L’enfance au cordeau de Zoé Derleyn

©AFP

Dans "Debout dans l'eau", son premier roman, la Belge Zoé Derleyn interroge avec brio l’enfance, le deuil, la filiation.

Finaliste du Prix Rossel en 2017 pour son recueil de nouvelles «Le goût de la limace» (éditions Quadrature), Zoé Derleyn n’a rien perdu de son écriture à la fois contemplative et incisive. Paru dans la collection «La brune» au Rouergue, son premier roman est un délice pour qui aime se (re)plonger dans les sensations de l’enfance, ses interminables étés, sa douceur et sa cruauté.

Dans un coin de campagne du Brabant flamand où rien, jamais, ne se passe, la primo-romancière campe le quotidien d’une enfant de onze ans coincée entre ses grands-parents et le jeune jardinier au torse glabre qui vient s’occuper du potager, aiguisant ses sens en silence. Tandis que, dans sa chambre, le grand-père autoritaire n’en finit pas de mourir à petit feu, l’adolescente explore chaque recoin du domaine familial et se souvient de ce patriarche autrefois redouté, qui n’est plus désormais qu’un vieillard au visage émacié.

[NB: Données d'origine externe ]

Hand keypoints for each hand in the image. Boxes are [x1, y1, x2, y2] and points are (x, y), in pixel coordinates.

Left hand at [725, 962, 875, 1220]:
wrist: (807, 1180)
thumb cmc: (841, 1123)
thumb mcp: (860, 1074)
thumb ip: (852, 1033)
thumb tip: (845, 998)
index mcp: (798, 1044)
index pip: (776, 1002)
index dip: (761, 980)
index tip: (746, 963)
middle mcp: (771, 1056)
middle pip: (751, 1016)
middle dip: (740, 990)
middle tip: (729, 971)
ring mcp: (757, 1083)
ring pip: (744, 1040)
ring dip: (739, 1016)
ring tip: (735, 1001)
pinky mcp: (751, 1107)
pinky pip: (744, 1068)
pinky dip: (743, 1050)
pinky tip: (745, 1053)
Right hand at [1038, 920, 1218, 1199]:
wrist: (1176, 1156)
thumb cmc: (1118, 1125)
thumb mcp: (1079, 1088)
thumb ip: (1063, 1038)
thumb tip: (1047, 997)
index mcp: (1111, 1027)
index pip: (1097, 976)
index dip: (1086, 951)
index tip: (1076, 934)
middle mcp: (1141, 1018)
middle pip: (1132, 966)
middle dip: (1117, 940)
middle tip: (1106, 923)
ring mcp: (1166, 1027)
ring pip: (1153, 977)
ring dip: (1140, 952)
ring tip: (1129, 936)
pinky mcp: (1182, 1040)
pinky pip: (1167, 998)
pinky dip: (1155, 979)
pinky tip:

La force de ce texte est sans aucun doute l’acuité avec laquelle Zoé Derleyn donne forme à l’indicible et raconte pas à pas, image par image, le goutte-à-goutte des derniers jours d’une enfance qu’il faudra bientôt quitter, par la confrontation au désir et à la mort, brutaux l’un comme l’autre. «Je suis allongée sur mon lit. J’appuie avec mon index sur la croûte, la douleur emplit ma jambe jusqu’à l’aine, elle me coupe le souffle, je me mords le poing, puis elle reflue peu à peu, continue à battre sourdement sous la peau, au rythme de mon cœur.»

La force de ce texte est sans aucun doute l’acuité avec laquelle Zoé Derleyn donne forme à l’indicible et raconte pas à pas, image par image, le goutte-à-goutte des derniers jours d’une enfance qu’il faudra bientôt quitter.

Aucune pitié dans ce regard-là, d’une gamine qui dévore la bible de sa grand-mère en cachette pour y trouver les mots de consolation et de tendresse qu’on ne lui dit pas. Dans ce temps indéterminé, passé parmi les poules et les chiens, d’une campagne qu’on croirait figée à jamais, Zoé Derleyn trouve les mots justes, comme des couteaux, pour saisir le présent et le saigner comme un poulet. Époustouflant de justesse et d’un lyrisme sec, sans fioritures.

Premier roman

«Debout dans l'eau»
Zoé Derleyn

Le Rouergue, «La brune», 144p., 16 euros.